Basic information for a tenant
They include Primary Zone, Locality, and so on. The related SQL statements are as follows:
obclient(root@sys)[oceanbase]> SELECT * FROM oceanbase.DBA_OB_TENANTS LIMIT 1\G
The query result is as follows:
*************************** 1. row ***************************
TENANT_ID: 1
TENANT_NAME: sys
TENANT_TYPE: SYS
CREATE_TIME: 2025-12-29 15:43:42.930290
MODIFY_TIME: 2025-12-29 15:43:42.930290
PRIMARY_ZONE: RANDOM
LOCALITY: FULL{1}@zone1
PREVIOUS_LOCALITY: NULL
COMPATIBILITY_MODE: MYSQL
STATUS: NORMAL
IN_RECYCLEBIN: NO
LOCKED: NO
TENANT_ROLE: PRIMARY
SWITCHOVER_STATUS: NORMAL
SWITCHOVER_EPOCH: 0
SYNC_SCN: NULL
REPLAYABLE_SCN: NULL
READABLE_SCN: NULL
RECOVERY_UNTIL_SCN: NULL
LOG_MODE: NOARCHIVELOG
ARBITRATION_SERVICE_STATUS: DISABLED
UNIT_NUM: 1
ZONE_UNIT_NUM_LIST: zone1:1
COMPATIBLE: 4.4.2.0
MAX_LS_ID: 1001
RESTORE_DATA_MODE: NORMAL
FLASHBACK_LOG_SCN: NULL
COMMENT: system tenant
1 row in set
Resource allocation information
The related SQL is as follows:
obclient(root@sys)[oceanbase]> SELECT * FROM oceanbase.GV$OB_UNITS LIMIT 1\G
The query results are as follows:
*************************** 1. row ***************************
SVR_IP: 172.xx.xxx.xxx
SVR_PORT: 2882
UNIT_ID: 1
TENANT_ID: 1
ZONE: zone1
ZONE_TYPE: ReadWrite
REGION: default_region
MAX_CPU: 4
MIN_CPU: 4
MEMORY_SIZE: 5368709120
MAX_IOPS: 9223372036854775807
MIN_IOPS: 9223372036854775807
IOPS_WEIGHT: 4
MAX_NET_BANDWIDTH: 9223372036854775807
NET_BANDWIDTH_WEIGHT: 4
LOG_DISK_SIZE: 9663676416
LOG_DISK_IN_USE: 3497610993
DATA_DISK_SIZE: NULL
DATA_DISK_IN_USE: 216748032
STATUS: NORMAL
CREATE_TIME: 2025-12-29 15:43:38.947558
REPLICA_TYPE: FULL
1 row in set
Total user partitions and Leader distribution on single server
obclient [oceanbase]> SELECT svr_ip,count(1) FROM oceanbase.__all_virtual_ls_meta_table WHERE tenant_id=1002 GROUP BY svr_ip;
The query result is as follows:
+---------------+----------+
| svr_ip | count(1) |
+---------------+----------+
| 10.10.10.1 | 1 |
| 10.10.10.2 | 1 |
| 10.10.10.3 | 1 |
+---------------+----------+
3 rows in set
The leader distribution:
obclient [oceanbase]> SELECT svr_ip,count(1) FROM oceanbase.__all_virtual_ls_meta_table WHERE tenant_id=1001 and role=1 GROUP BY svr_ip;
The query results are as follows:
+---------------+----------+
| svr_ip | count(1) |
+---------------+----------+
| 10.10.10.1 | 5 |
+---------------+----------+
1 row in set
Other
Any component in the request path from the application server to the OBServer node can become a performance bottleneck.
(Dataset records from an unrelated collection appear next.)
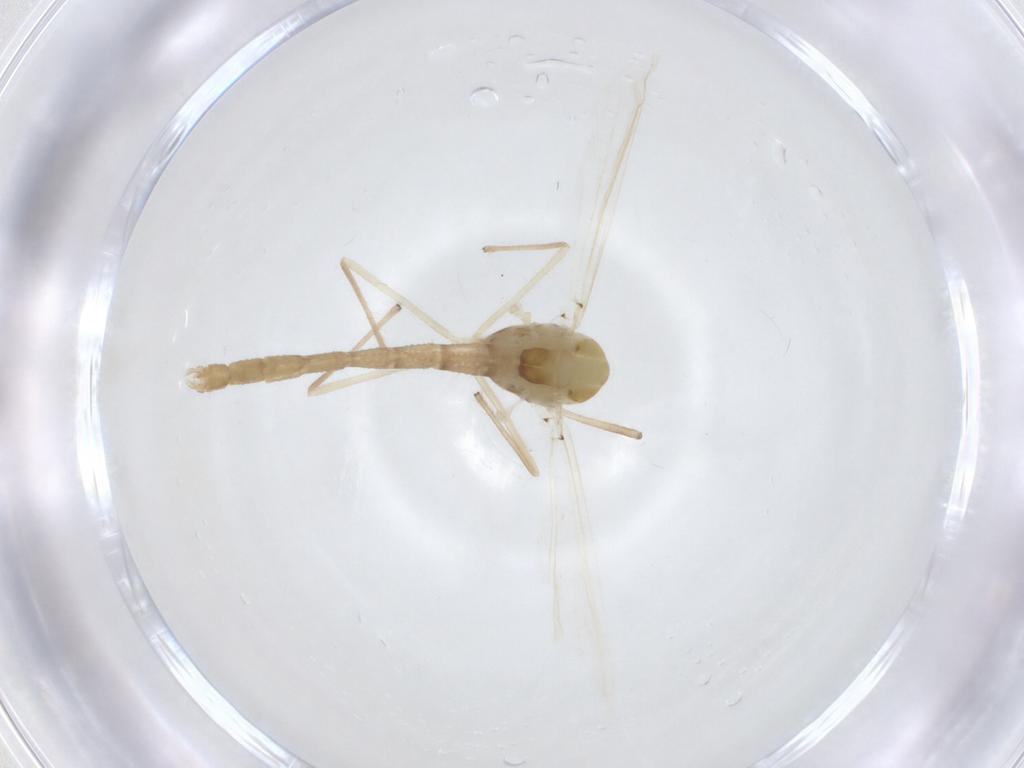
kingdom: Animalia
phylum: Arthropoda
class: Insecta
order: Diptera
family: Chironomidae
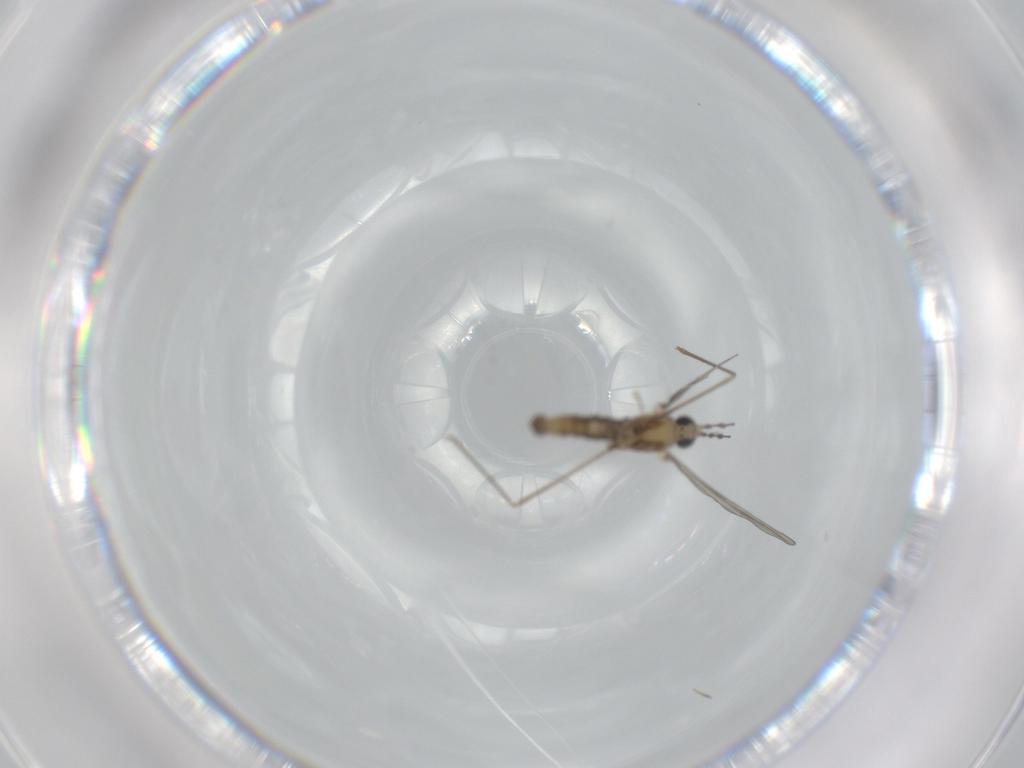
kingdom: Animalia
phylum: Arthropoda
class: Insecta
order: Diptera
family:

Ensure that:
Physical resources: The resources of each component in the intermediate chain are within the limits. For example: the JVM memory, CPU usage of application servers and OBProxy, and soft interrupts.
Request routing: Check whether OBProxy correctly routes SQL requests and avoids improper forwarding.
Connection Pool: the number of long and short connections, and SocketTimeout.
Traffic balance: whether the number of SQL statements processed by each OBServer is highly imbalanced.